◆ TASK SET
- A) Answer these questions about the passage on the Mets outfield:
(i) In which month did Conforto's numbers drop?
(ii) How many outfielders will Collins meet with to explain the plan?
(iii) How many runs per game have the Mets averaged in Cespedes' absence?
- B) Repeat the part of the Mets outfield passage between "Collins said that" and "somewhat loose one.", inclusive.

◆ PASSAGE SHOWN
— begin —

Collins said previously that he wanted to give Conforto some days off, citing fatigue in Cespedes’ fill-in. Conforto’s numbers did drop in May after a monster April, but he insisted that he was not, in fact, slumping and said he didn’t feel tired. 

“I feel great,” he told last week. “I want to be in there every day. I wouldn’t say I’m fatigued or anything, I think that’s just baseball and there’s little ups and downs and that’s it.”

Collins said that given Cespedes’ history of leg injuries, like the one that put him on the disabled list this season, they plan on being careful with the handling of his return, so a platoon in left field could be what the Mets are looking at temporarily. There is a plan in place, albeit a somewhat loose one.

At some point on Friday night or Saturday morning, Collins will hold court with all five outfielders and convey the plan to them to get everyone on the same page. 

“I do have a general idea,” Collins said. “But how accurate it’s going to be, we’re not sure yet.”

But platooning the two best bats doesn’t make sense long term. And neither does moving Jay Bruce to first base to spell Lucas Duda. While someone ultimately needs to sit, Collins is reluctant to sit Granderson in the middle of a hot streak. Granderson is hitting .308 with nine extra base hits and 10 RBIs in his last 21 games. 

The Mets have averaged 5.42 runs per game in Cespedes’ absence, so it’s safe to say they’ve managed fine without him. But Collins will now have to manage with him and figure out how to maximize the talent and the playing time.

— end —

◆ PROVIDED RECORDS
— begin —

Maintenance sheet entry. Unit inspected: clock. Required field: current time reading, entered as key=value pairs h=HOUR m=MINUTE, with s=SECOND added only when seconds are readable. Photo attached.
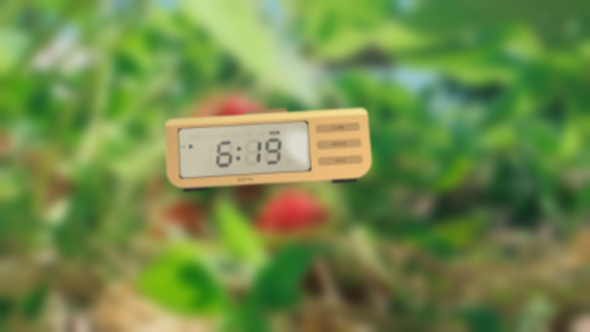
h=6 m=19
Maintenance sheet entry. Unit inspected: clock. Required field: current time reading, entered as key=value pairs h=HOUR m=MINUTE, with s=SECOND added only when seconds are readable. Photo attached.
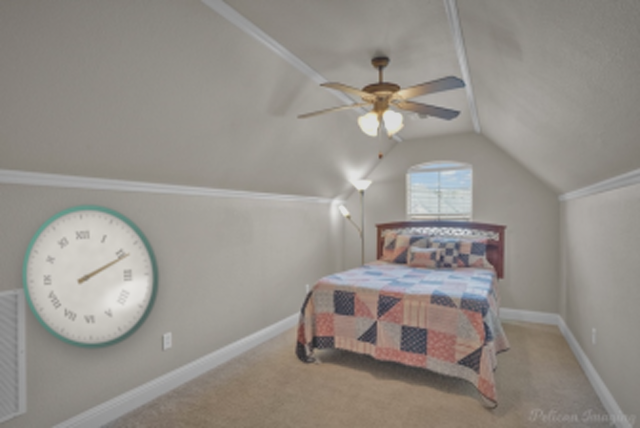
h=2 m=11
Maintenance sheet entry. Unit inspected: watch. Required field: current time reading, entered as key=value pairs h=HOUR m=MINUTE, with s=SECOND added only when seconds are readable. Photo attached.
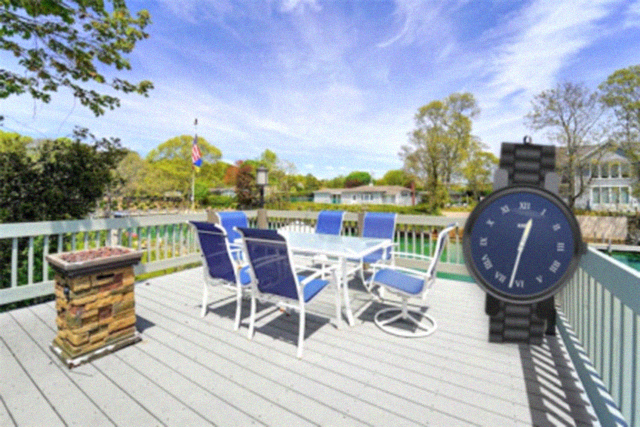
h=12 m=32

— end —
— begin —

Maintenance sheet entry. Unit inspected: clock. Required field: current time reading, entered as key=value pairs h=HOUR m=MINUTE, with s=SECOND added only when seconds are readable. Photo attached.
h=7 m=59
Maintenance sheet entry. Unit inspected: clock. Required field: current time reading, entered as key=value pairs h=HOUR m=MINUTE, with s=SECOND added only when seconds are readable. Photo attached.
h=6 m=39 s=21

— end —
— begin —

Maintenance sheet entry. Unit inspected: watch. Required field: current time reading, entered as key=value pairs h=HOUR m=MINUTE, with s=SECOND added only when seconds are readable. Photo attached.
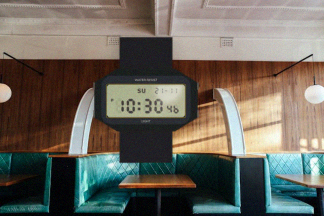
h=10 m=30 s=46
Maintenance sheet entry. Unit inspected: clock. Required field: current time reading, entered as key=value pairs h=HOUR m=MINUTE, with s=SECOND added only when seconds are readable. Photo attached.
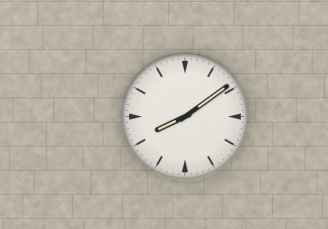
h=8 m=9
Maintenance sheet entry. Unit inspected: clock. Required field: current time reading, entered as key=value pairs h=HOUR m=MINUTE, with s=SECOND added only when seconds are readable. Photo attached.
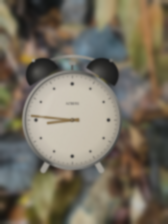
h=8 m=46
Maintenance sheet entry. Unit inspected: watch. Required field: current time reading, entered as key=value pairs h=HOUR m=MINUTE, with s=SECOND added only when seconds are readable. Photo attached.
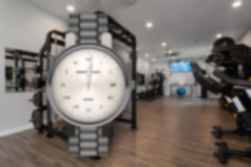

— end —

◆ ANSWERS TO THE PROBLEMS
- A)
(i) May
(ii) Five
(iii) 5.42

- B)
Collins said that given Cespedes’ history of leg injuries, like the one that put him on the disabled list this season, they plan on being careful with the handling of his return, so a platoon in left field could be what the Mets are looking at temporarily. There is a plan in place, albeit a somewhat loose one.